1. You see that money has nothing to do with generosity. You’ll get rich people who leave the saddest, most insulting tip, all in crumpled up dollar bills (or occasionally pocket change). You’ll get tables of celebrating people, ordering champagne and lobster and steak, who suddenly become spendthrifts when the check comes. And then you get a table of really chill people — often industry people themselves — who make sure to compensate well for a job well done, even if they just ordered the lunch special. The intimate knowledge of what people earn, and what they actually give, is something that few other jobs can provide.
2. You know what it feels like to be treated like a servant. I once had someone snap at me while I was walking away from a table. Like, literally snap. Like I was a butler that they had hired to attend to their personal estate. And in order not to get in serious trouble, I had to smile and ask what I could do to help. People will treat you like you are working for them and them alone, and will withhold a decent tip if you don’t. And swallowing your pride to accommodate that does wonders for your humility and empathy.
3. It tests your limits, physically. You don’t know “tired” until you’ve been on your feet, running back and forth, carrying food and drinks and constantly getting yelled at from every direction — for fourteen straight hours. (With maybe a half hour to scarf down a plate of food while playing with your phone in the kitchen.) Once you can pull a double and then get up in time for brunch shift the next day, you know you’re capable of anything.
4. You become a salesperson. You learn to turn a steak sandwich into a filet mignon, convince cheapskates to go for the nice bottle of wine on a date, and make sure that there is not a negative thought on a client’s mind the entire night. Selling is an art form, and learning it in trial-by-fire like that is invaluable. Few other jobs provide such an instant assessment of your skill as a salesperson.
5. You learn to work as a team, in a really immediate way. While at office jobs you will often be in team-oriented situations, it’s not the same as at a restaurant where, in order to get through exactly one shift without anything catching fire depends on well-organized teamwork. People help each other, cover for each other, pay each other out, and can’t work unless everyone is putting in their share. If you all want to get out in time to go to an after-hours bar (and have the money to do it), everyone has to put aside their ego and do good work. If you slack, everyone will know, literally within a few minutes.
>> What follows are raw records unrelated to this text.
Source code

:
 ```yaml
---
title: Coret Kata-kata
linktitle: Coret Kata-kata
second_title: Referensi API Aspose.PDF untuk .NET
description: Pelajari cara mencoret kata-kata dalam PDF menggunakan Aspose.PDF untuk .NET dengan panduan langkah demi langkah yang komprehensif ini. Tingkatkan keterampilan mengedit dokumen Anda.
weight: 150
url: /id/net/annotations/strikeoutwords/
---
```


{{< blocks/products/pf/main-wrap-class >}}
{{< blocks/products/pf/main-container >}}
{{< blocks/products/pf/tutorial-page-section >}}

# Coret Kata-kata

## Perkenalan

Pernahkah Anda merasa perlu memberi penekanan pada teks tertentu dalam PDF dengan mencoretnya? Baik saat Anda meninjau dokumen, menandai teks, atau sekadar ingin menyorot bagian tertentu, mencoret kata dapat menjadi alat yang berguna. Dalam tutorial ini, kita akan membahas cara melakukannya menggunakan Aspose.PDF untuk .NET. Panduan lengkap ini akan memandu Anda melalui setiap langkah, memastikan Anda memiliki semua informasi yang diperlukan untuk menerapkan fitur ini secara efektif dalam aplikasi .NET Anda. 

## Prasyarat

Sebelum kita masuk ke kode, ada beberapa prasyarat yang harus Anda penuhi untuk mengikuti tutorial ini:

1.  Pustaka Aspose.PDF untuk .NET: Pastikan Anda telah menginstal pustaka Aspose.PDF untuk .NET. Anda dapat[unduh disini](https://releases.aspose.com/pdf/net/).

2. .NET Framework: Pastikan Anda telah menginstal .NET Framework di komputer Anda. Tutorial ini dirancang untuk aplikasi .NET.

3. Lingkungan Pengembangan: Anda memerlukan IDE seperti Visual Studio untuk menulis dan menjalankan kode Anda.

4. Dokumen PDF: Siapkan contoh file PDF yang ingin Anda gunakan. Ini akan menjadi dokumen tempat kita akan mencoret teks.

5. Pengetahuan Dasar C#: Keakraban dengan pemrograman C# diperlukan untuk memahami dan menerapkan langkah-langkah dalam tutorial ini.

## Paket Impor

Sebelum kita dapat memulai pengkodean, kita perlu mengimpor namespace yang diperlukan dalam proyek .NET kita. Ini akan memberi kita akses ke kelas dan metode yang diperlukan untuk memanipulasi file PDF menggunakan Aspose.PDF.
6. It teaches you to be patient with strangers. Being patient with aggravated, disrespectful strangers is maybe one of the most useful life skills anyone can learn. Being able to put aside personal preference for the greater good of getting the job done takes a lot of effort, but having someone who treats you like the source of all their problems, and having to pretend to love listening to them complain, pays off when you’re at, say, the DMV.
7. The friends you make there are unlike any others. When you meet someone in the context of working at a restaurant, you are a very open, unfiltered version of yourself. You walk back into the kitchen swearing about customers, eat an untouched plate of sent-back calamari with no shame, and do shots of Rumplemints on a Tuesday night after shift is over. You can be open, and kind of crude, and don’t have to worry about “professional decorum.” Often restaurant friends last for years after you leave the restaurant, just because you got to know them in such an intimate way.
8. You appreciate cleanliness in a way you never did before. Cleanliness, an organized work station, and — especially — a slip-free floor are of utmost importance. Not keeping your surroundings clean and fresh will always be a habit, long after you stop obsessively washing your hands during a shift.
9. You learn to accept completely dropping all your standards of cool, via having to wear an absurd uniform, being degraded by your boss, singing Happy Birthday to strangers in public places (or some other jingle that your work forces you to do, such as the humiliating Coldstone songs you have to sing upon receiving a tip). Also being forced to say shit that you think is terrible (“Hi, I’m Chelsea, welcome to Spaghetti Factory, where everything is fun all the time! Do you want to start off with some cheesebread?”) You might think you’re cool, but once you start your shift, you’re not cool anymore. And honestly, it’s good for the soul.